| EXERCISE OBJECTIVE |
Transcribe only the lines of the listing below from the one holding "Presidio SHP. Junípero" through the one holding "trainees who volunteered", inclusive, without any change.
____
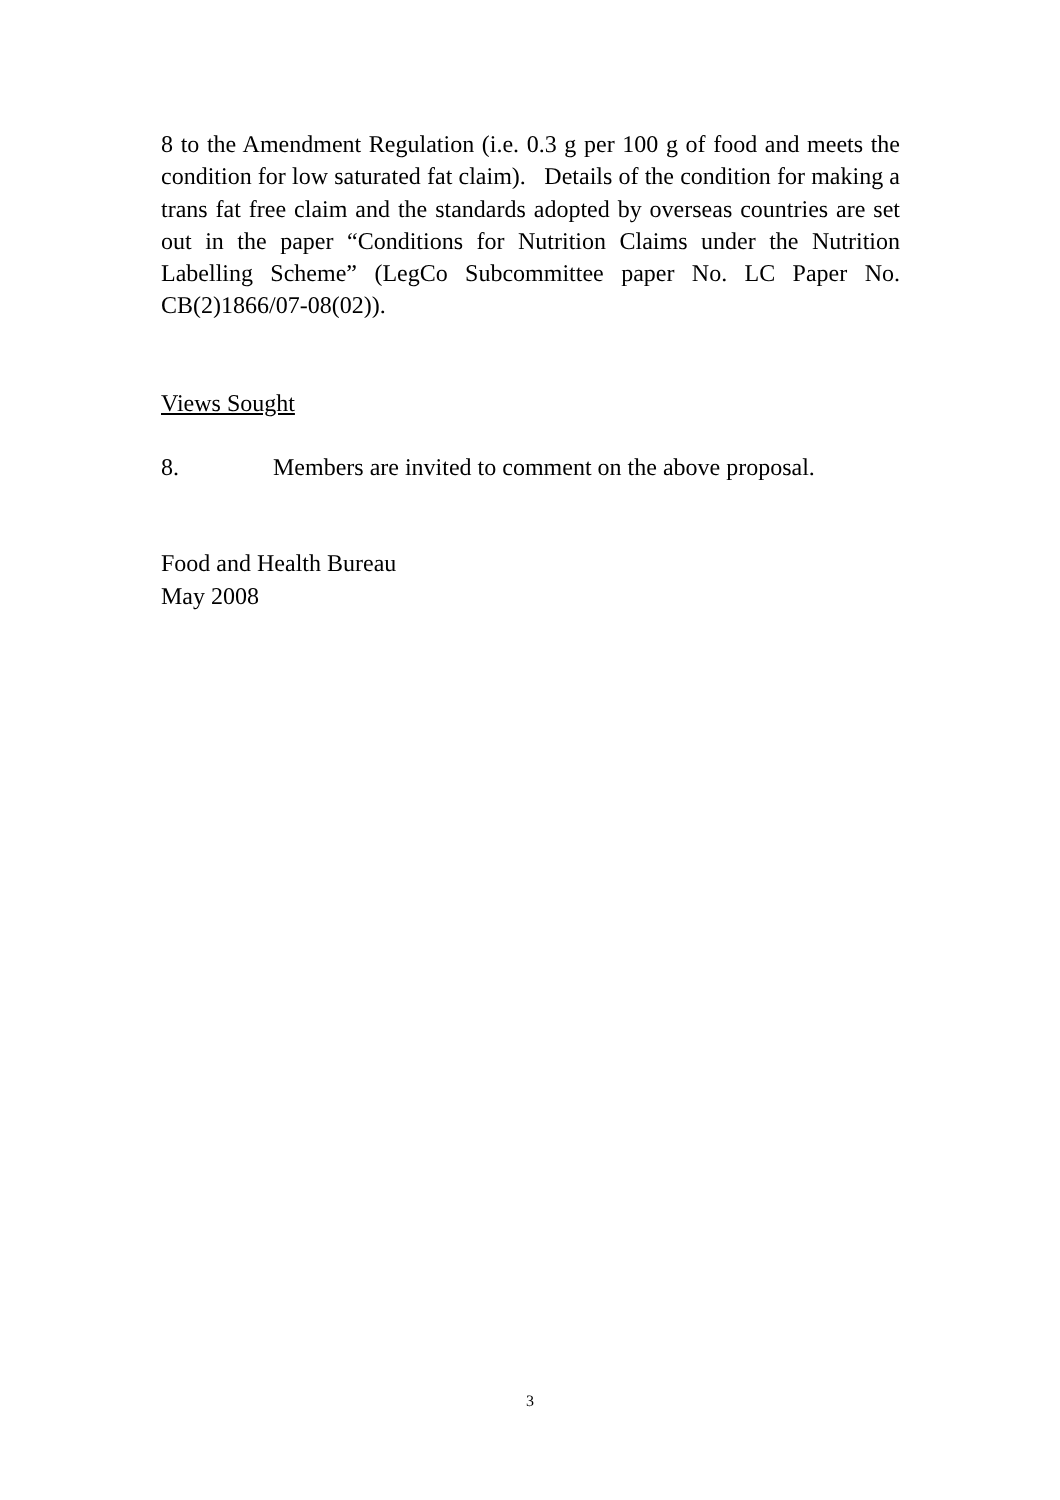8 to the Amendment Regulation (i.e. 0.3 g per 100 g of food and meets the condition for low saturated fat claim). Details of the condition for making a trans fat free claim and the standards adopted by overseas countries are set out in the paper “Conditions for Nutrition Claims under the Nutrition Labelling Scheme” (LegCo Subcommittee paper No. LC Paper No. CB(2)1866/07-08(02)).
Views Sought
8. Members are invited to comment on the above proposal.
Food and Health Bureau
May 2008
3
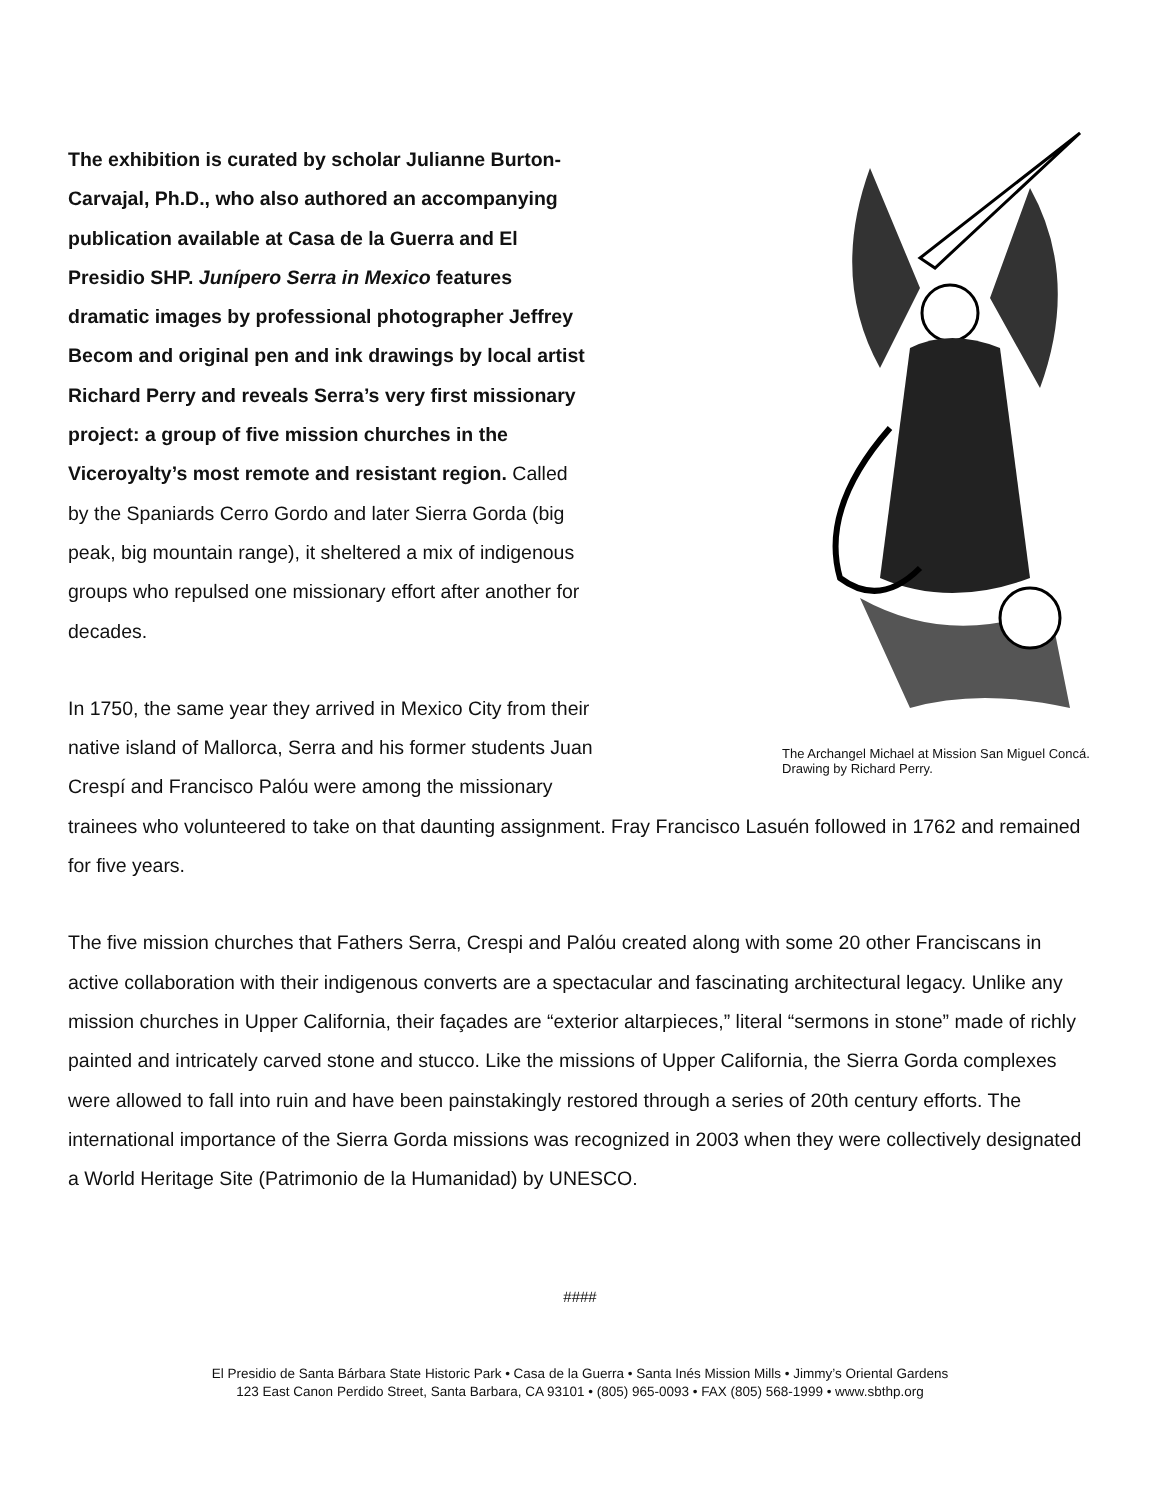The Archangel Michael at Mission San Miguel Concá.
Drawing by Richard Perry.
The exhibition is curated by scholar Julianne Burton-
Carvajal, Ph.D., who also authored an accompanying
publication available at Casa de la Guerra and El
Presidio SHP. Junípero Serra in Mexico features
dramatic images by professional photographer Jeffrey
Becom and original pen and ink drawings by local artist
Richard Perry and reveals Serra’s very first missionary
project: a group of five mission churches in the
Viceroyalty’s most remote and resistant region. Called
by the Spaniards Cerro Gordo and later Sierra Gorda (big
peak, big mountain range), it sheltered a mix of indigenous
groups who repulsed one missionary effort after another for
decades.
In 1750, the same year they arrived in Mexico City from their
native island of Mallorca, Serra and his former students Juan
Crespí and Francisco Palóu were among the missionary
trainees who volunteered to take on that daunting assignment. Fray Francisco Lasuén followed in 1762 and remained for five years.
The five mission churches that Fathers Serra, Crespi and Palóu created along with some 20 other Franciscans in active collaboration with their indigenous converts are a spectacular and fascinating architectural legacy. Unlike any mission churches in Upper California, their façades are “exterior altarpieces,” literal “sermons in stone” made of richly painted and intricately carved stone and stucco. Like the missions of Upper California, the Sierra Gorda complexes were allowed to fall into ruin and have been painstakingly restored through a series of 20th century efforts. The international importance of the Sierra Gorda missions was recognized in 2003 when they were collectively designated a World Heritage Site (Patrimonio de la Humanidad) by UNESCO.
####
El Presidio de Santa Bárbara State Historic Park • Casa de la Guerra • Santa Inés Mission Mills • Jimmy’s Oriental Gardens
123 East Canon Perdido Street, Santa Barbara, CA 93101 • (805) 965-0093 • FAX (805) 568-1999 • www.sbthp.org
____
| OUTPUT FOR THIS TASK |
Presidio SHP. Junípero Serra in Mexico features
dramatic images by professional photographer Jeffrey
Becom and original pen and ink drawings by local artist
Richard Perry and reveals Serra’s very first missionary
project: a group of five mission churches in the
Viceroyalty’s most remote and resistant region. Called
by the Spaniards Cerro Gordo and later Sierra Gorda (big
peak, big mountain range), it sheltered a mix of indigenous
groups who repulsed one missionary effort after another for
decades.
In 1750, the same year they arrived in Mexico City from their
native island of Mallorca, Serra and his former students Juan
Crespí and Francisco Palóu were among the missionary
trainees who volunteered to take on that daunting assignment. Fray Francisco Lasuén followed in 1762 and remained for five years.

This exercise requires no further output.